The decline in birth rates and increases in mortality rates may lead to a future population decline, which could negatively affect the country's demographic and economic development. With population decline, the number of older people increases, while the number of young people of working age decreases. This leads to labor shortages, the collapse of the pension system, and an economic slowdown. The decline in the working age population reduces economic production and tax revenues. This makes it difficult to sustain social security systems. The proposed models fit properly with the data used in this research, and show a valid prediction that present a low percentage error. Therefore, it can be considered reliable for decision making aimed at timely prevention of the demographic challenges that the country may face.
4. Conclusion
In the study, the best-fitted ARIMA models for birth and death were estimated and the models were used to forecast of number of births and deaths the next eight years, respectively. Since the original birth data used in the study were stationary, differencing was not required. However, since the death data were non-stationary, we used (first-order and second-order) differencing to bring it into stationarity. It was found that the best model selected in the first differencing (d=1) was unsuccessful in predicting uncertainties. To improve the prediction accuracy, we found the best model for d=2 and found that its performance was superior to the previous model. This shows that the performance of the ARIMA model depends on the parameters p, d and q. The prediction results of the models are evaluated MAPE and RMSE, the prediction capabilities of the models are compared. These models fit properly with the data used in this research, and show a valid prediction that present a low percentage error. According to the values predicted by the ARIMA (3,0,2) model, the number of births in the country is expected to increase first and then decrease. There is expected to increase in the number of deaths in the country over the next eight years according to the ARIMA (2,2,1) model on death.

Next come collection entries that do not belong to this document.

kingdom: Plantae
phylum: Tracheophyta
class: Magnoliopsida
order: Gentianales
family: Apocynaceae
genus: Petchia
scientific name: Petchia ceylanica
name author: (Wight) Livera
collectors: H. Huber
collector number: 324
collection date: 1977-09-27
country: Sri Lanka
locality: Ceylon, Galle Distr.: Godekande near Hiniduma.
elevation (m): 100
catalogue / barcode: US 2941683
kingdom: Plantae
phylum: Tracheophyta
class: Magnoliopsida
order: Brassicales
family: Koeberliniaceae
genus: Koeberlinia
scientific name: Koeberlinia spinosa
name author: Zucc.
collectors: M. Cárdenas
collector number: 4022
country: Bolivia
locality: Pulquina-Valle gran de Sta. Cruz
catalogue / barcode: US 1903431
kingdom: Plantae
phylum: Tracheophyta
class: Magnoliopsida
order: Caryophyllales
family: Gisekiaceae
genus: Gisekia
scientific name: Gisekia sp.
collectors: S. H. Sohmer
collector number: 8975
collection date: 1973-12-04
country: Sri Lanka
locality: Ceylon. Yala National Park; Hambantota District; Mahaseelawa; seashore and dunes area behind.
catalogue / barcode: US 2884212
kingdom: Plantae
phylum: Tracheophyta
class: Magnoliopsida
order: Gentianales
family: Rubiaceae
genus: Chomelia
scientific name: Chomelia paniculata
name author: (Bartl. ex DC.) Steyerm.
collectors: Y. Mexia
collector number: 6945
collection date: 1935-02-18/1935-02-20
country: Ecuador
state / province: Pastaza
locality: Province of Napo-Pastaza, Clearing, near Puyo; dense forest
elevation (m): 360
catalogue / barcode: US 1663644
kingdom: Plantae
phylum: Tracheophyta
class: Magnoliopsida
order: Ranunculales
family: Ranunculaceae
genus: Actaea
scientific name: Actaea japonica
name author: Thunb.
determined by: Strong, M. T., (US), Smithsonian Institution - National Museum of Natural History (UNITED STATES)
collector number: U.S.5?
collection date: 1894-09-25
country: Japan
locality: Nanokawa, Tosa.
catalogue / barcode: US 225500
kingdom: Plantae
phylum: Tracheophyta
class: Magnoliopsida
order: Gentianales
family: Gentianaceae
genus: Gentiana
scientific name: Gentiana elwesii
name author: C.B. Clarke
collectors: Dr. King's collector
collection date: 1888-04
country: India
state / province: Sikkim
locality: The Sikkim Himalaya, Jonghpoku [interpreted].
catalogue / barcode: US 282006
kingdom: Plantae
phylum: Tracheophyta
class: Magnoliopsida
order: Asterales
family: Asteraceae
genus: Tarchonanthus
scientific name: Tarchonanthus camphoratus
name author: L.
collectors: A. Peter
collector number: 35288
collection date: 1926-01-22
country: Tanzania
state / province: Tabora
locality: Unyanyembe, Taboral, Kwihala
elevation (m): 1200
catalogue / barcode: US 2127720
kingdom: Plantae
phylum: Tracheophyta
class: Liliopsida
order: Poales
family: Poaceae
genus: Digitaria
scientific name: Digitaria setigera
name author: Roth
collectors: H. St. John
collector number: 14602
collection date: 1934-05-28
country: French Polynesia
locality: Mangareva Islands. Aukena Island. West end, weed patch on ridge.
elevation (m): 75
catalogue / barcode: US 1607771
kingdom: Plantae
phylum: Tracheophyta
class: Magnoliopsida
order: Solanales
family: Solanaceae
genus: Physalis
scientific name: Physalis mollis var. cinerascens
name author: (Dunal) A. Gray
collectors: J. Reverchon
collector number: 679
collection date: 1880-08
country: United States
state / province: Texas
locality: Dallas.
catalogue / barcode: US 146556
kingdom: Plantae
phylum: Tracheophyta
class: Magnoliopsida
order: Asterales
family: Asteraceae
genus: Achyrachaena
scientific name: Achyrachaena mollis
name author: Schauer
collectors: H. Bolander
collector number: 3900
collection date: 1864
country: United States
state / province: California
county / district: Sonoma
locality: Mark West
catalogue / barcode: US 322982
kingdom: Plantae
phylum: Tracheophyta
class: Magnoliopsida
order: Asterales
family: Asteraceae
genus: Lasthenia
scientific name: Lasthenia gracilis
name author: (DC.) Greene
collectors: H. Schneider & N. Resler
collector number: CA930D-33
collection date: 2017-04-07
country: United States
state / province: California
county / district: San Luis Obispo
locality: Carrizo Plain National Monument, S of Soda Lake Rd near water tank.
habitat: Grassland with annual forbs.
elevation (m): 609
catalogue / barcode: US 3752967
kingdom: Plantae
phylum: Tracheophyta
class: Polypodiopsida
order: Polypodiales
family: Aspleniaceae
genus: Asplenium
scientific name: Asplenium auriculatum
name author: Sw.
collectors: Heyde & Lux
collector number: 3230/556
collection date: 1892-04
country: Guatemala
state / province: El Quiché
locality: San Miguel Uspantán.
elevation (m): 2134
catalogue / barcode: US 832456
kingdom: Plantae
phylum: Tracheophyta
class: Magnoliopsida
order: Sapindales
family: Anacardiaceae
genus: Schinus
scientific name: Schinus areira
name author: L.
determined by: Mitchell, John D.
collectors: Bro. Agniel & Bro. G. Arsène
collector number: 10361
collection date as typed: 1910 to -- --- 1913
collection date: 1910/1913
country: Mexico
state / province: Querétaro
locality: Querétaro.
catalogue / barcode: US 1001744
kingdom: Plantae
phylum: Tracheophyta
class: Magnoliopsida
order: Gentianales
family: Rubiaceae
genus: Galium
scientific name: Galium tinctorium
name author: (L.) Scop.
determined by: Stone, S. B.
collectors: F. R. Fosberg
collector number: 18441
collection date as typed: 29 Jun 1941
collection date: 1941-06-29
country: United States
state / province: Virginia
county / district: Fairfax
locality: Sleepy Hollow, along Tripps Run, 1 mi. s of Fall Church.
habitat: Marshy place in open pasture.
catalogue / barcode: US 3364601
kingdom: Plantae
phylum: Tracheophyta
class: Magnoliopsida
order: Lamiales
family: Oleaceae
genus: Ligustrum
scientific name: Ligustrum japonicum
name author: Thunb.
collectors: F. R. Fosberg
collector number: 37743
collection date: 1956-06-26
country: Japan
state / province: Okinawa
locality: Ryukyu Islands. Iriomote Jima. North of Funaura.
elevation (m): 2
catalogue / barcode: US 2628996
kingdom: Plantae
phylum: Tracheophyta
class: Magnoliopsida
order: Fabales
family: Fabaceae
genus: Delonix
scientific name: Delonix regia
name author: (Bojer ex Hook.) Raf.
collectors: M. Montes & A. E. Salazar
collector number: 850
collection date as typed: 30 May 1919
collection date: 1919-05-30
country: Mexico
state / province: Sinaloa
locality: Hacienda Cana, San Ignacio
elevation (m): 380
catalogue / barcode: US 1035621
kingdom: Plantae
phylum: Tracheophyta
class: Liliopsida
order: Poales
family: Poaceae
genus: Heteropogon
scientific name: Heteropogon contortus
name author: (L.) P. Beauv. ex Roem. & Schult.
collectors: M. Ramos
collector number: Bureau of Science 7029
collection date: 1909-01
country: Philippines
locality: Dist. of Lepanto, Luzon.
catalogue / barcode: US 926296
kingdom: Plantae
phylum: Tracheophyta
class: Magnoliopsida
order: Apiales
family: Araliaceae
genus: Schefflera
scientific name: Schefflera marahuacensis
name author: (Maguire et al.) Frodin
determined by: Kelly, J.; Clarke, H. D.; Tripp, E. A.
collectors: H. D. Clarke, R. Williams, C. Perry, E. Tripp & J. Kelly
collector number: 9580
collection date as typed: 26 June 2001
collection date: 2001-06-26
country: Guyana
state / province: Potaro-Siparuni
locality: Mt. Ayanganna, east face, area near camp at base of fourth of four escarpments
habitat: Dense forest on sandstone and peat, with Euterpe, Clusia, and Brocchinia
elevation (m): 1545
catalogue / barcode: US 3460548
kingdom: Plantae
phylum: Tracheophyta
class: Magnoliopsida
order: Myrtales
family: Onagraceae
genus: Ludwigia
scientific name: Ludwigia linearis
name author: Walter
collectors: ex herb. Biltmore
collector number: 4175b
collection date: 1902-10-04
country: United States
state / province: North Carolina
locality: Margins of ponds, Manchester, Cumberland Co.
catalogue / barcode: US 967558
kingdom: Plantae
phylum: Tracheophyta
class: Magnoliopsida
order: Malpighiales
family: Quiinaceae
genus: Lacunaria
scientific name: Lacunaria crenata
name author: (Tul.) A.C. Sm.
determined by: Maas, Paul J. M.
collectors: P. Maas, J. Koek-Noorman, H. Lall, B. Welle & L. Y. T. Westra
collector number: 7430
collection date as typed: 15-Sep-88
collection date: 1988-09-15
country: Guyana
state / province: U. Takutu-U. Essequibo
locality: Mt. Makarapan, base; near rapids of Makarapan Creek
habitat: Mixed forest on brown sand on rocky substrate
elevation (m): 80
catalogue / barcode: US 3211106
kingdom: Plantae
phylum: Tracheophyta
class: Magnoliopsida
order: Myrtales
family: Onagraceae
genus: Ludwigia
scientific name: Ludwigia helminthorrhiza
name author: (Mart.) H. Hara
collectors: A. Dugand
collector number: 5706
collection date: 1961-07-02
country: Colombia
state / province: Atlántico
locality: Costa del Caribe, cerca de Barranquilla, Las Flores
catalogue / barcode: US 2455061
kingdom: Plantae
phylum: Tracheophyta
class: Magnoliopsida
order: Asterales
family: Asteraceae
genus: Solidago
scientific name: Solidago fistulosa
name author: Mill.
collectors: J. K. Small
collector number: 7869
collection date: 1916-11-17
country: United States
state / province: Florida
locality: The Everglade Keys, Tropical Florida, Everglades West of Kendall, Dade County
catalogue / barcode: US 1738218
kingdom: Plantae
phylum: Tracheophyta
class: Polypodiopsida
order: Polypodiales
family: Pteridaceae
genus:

Thus, by effectively using the ARIMA model, reliable predictions of birth and death rates for the near future can be obtained, which can be useful for demographers and government officials, especially health and social sector officials, in timely and systematic management of child health indicators, providing financial support to families, determining the sustainability of pension and social security systems, and strategic planning. ARIMA models are not explicitly designed to capture seasonal patterns in the data, which can lead to inaccuracies in forecasting for datasets with significant seasonal variations. For this purpose, it is planned to use the SARIMA model and machine learning methods in future research.